Pilgrim Fathers in New England, William Penn in Pennsylvania, Lord Baltimore in Maryland aimed to organize local intentional communities. Similar efforts were made by the Mennonites, the Dukhobors, the Hutterites, the Mormons in North America. The Christians during the decline of Roman civilization led a movement to convert a large geographical area to a new and better way of life. Followers of Mohammed, several centuries later, made a similar effort to convert the Eurasian-African world to their ways of thinking and acting.
Young people by the thousands, in the United States and other western countries, are turning their backs on western civilization and are organizing enlarged families and communes that provide their members with a modified social order which aims at improvements here and now.
Necessarily such social experiments are looked upon with suspicion by the Establishment. They are “new”, “different”, “subversive”, “godless”, “wicked.” Hence, they are criticized, denounced, raided and often broken up as threats to existing law and order.
Intentional communities may grow out of consumers’ cooperation. They may begin as farm collectives.

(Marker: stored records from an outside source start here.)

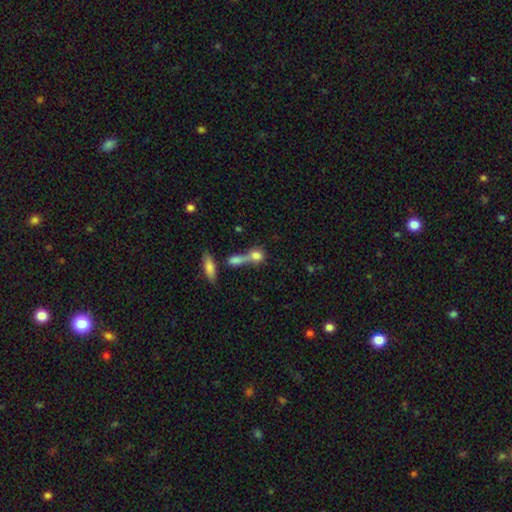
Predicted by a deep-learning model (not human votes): A smooth galaxy with no disk features (76%) that is round (57%).

Vote fractions:
- Smooth or featured? smooth: 76% / featured or disk: 14% / star or artifact: 10%
- How rounded? round: 57% / in between: 32% / cigar-shaped: 11%
- Merging? merger: 55% / none: 30% / minor disturbance: 8% / major disturbance: 7%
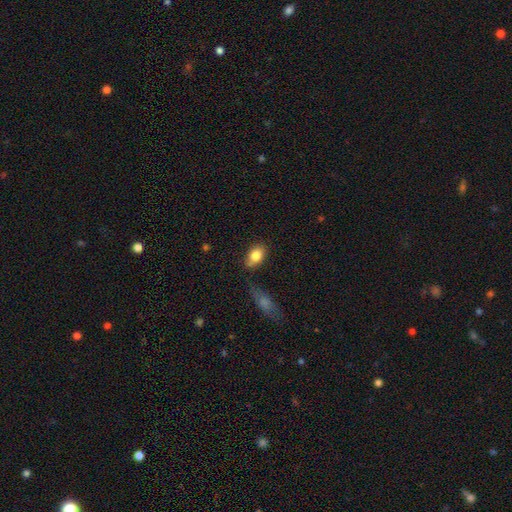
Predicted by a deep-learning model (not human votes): smooth-or-featured: smooth: 82% | featured or disk: 10% | star or artifact: 8%
  how-rounded: in between: 83% | round: 15% | cigar-shaped: 3%
  merging: none: 76% | minor disturbance: 16% | merger: 5% | major disturbance: 4%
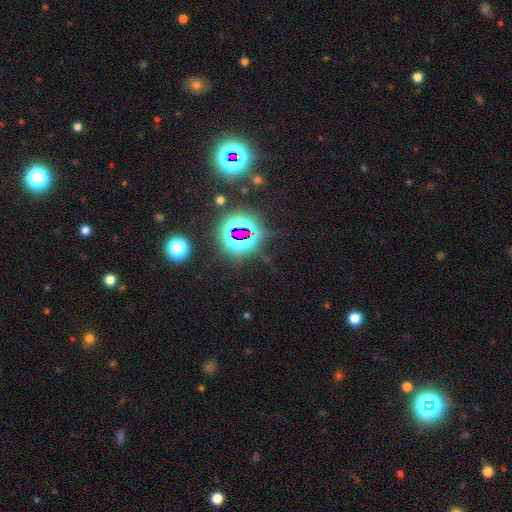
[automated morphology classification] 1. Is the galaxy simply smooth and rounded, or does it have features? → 81% star or artifact, 11% smooth, 7% featured or disk.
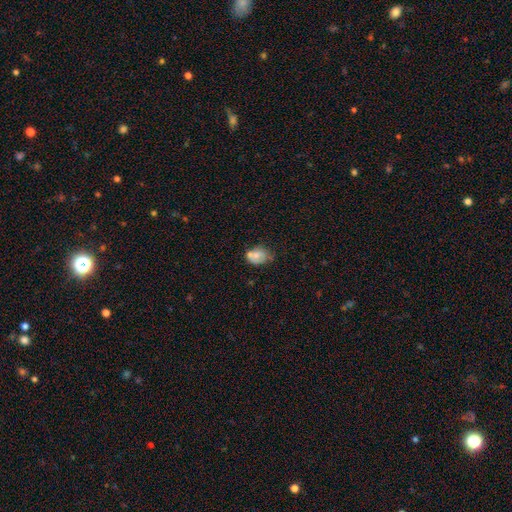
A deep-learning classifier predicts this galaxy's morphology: Smooth or featured?
  - smooth: 68% *
  - featured or disk: 23%
  - star or artifact: 9%
How rounded?
  - in between: 69% *
  - round: 30%
  - cigar-shaped: 1%
Merging?
  - none: 46% *
  - minor disturbance: 32%
  - merger: 12%
  - major disturbance: 9%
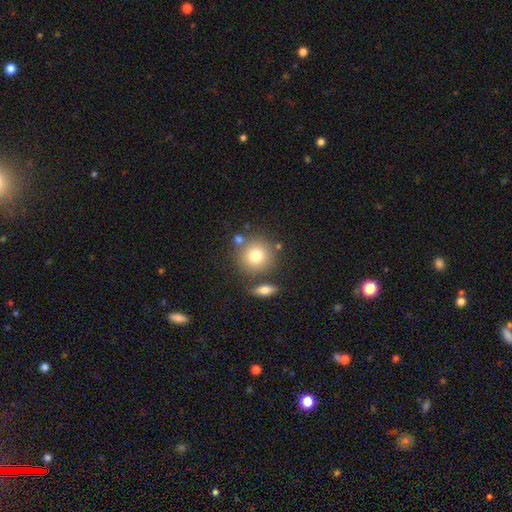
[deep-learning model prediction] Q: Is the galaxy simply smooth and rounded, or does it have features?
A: smooth — 78%.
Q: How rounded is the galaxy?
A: round — 91%.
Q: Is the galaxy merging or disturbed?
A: none — 75%.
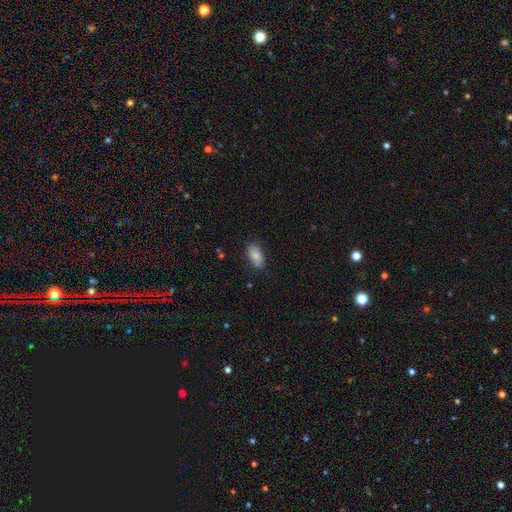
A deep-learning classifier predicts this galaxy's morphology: smooth-or-featured: smooth: 82% | featured or disk: 11% | star or artifact: 7%
  how-rounded: in between: 92% | cigar-shaped: 5% | round: 4%
  merging: none: 77% | minor disturbance: 18% | major disturbance: 3% | merger: 2%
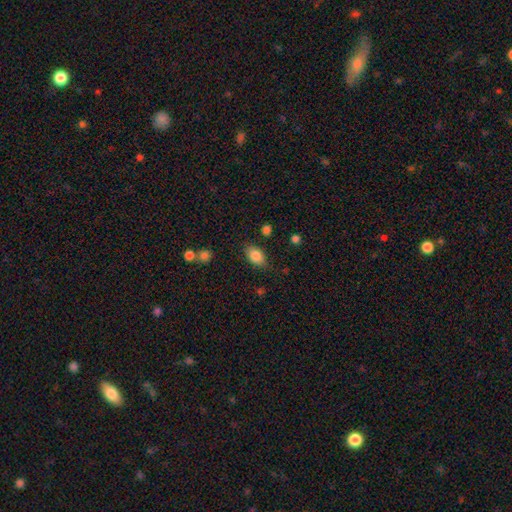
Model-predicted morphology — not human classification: Smooth or featured: smooth — 84% (star or artifact — 8%)
How rounded: in between — 88% (round — 10%)
Merging: none — 80% (minor disturbance — 14%)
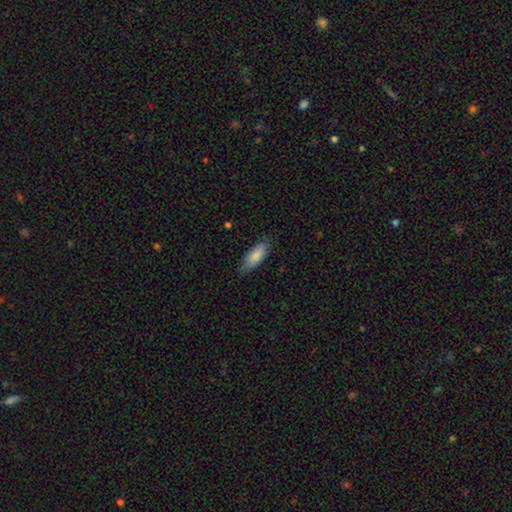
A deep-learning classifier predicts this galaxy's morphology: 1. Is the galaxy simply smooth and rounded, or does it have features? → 84% smooth, 10% featured or disk, 6% star or artifact.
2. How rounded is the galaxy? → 69% in between, 29% cigar-shaped, 2% round.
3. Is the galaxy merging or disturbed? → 81% none, 15% minor disturbance, 3% major disturbance, 1% merger.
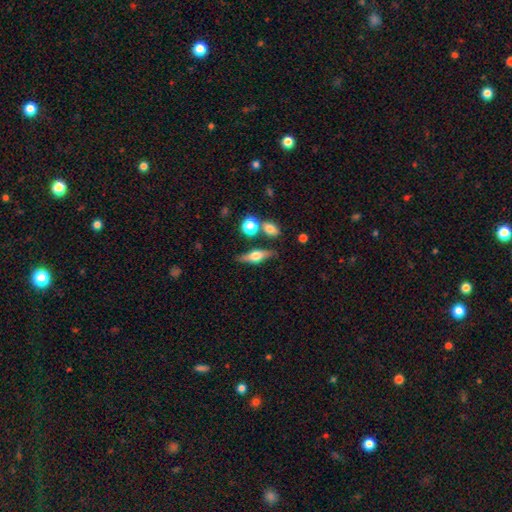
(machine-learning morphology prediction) smooth-or-featured: featured or disk: 55% | smooth: 38% | star or artifact: 8%
  disk-edge-on: yes: 90% | no: 10%
  merging: none: 76% | minor disturbance: 13% | merger: 8% | major disturbance: 4%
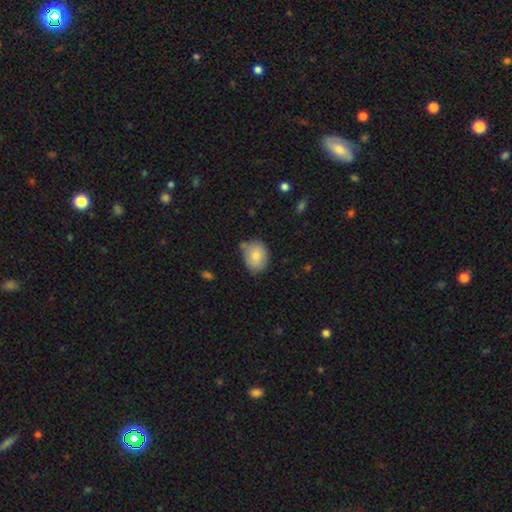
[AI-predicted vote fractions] A smooth galaxy with no disk features (80%) that is in between round and cigar-shaped (54%). Merging: none (62%).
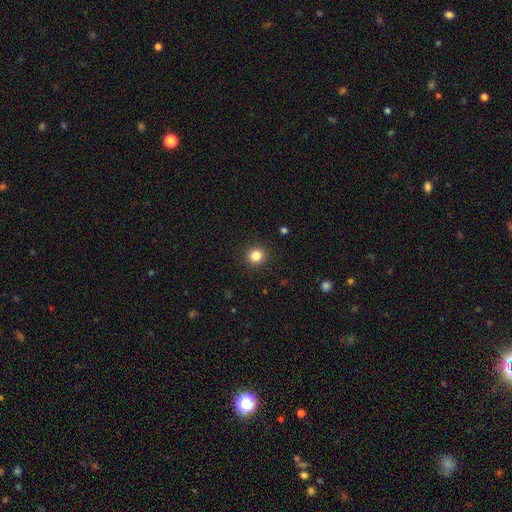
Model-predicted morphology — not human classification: Q: Smooth or featured?
A: smooth (83%); runner-up: star or artifact (12%)
Q: How rounded?
A: round (93%); runner-up: in between (6%)
Q: Merging?
A: none (92%); runner-up: minor disturbance (5%)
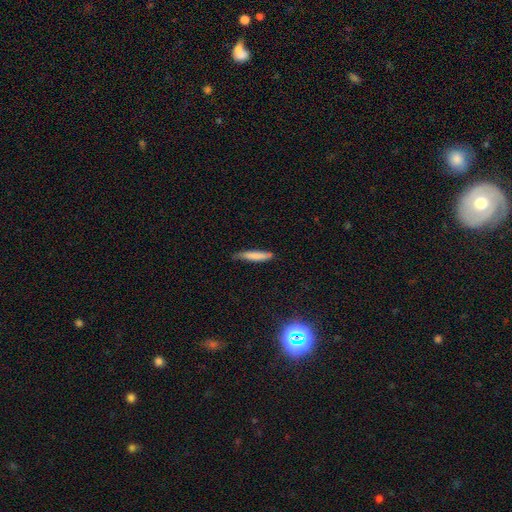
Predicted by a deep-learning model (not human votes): A smooth galaxy with no disk features (79%) that is cigar-shaped (90%). Merging: none (71%).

Generally, however, they consist of the followers of outstanding leaders of religious or ethical sects. Many intentional communes spring up, mushroom-fashion, and disappear with equal rapidity. Others endure for generations and centuries.
In a very real sense they are pilot plants designed to correct individual or social maladjustments and substitute new ways for old ones. As pilot plants they experiment with deviations from existing social norms, acting as a social laboratory in which new ideas and practices are tested, modified, accepted, rejected.
Change is one of the essential aspects of every society. There are changes in personnel. In each generation individuals grow old and retire. Others grow up and take over the tasks of organizing the communities in which they live. Profound social changes result from discoveries and inventions: the wheel, the arch, steam and gas engines, electricity, atomic power. Cyclic changes occur in the economy. Social changes follow alterations in the weather. Nations, empires, civilizations are produced by the changing life forms.
During long periods, social changes are so gradual that they are unnoticed save by the more sensitive and perceptive. At other times, social changes tumble over one another in an overwhelming revolutionary flood which sweeps away the old, yielding place to new, “lest one good custom should corrupt the world”.
Changes in society beget changes in ideology. Reciprocally, changes in ideology lead to changes in social structure and function. The more rigid the social order, the more stubborn its resistance to change. By the same token, more fluid societies lend themselves more readily to changes in practice and in theory.
It is not possible to discuss ideology without some reference to the closely related problems of means and ends. As we consider our existing social establishment, in the light of unceasing social change, we must deal with goals or objectives, with practicable modifications of social form and function and with the way in which changes can be, might be, will be brought about.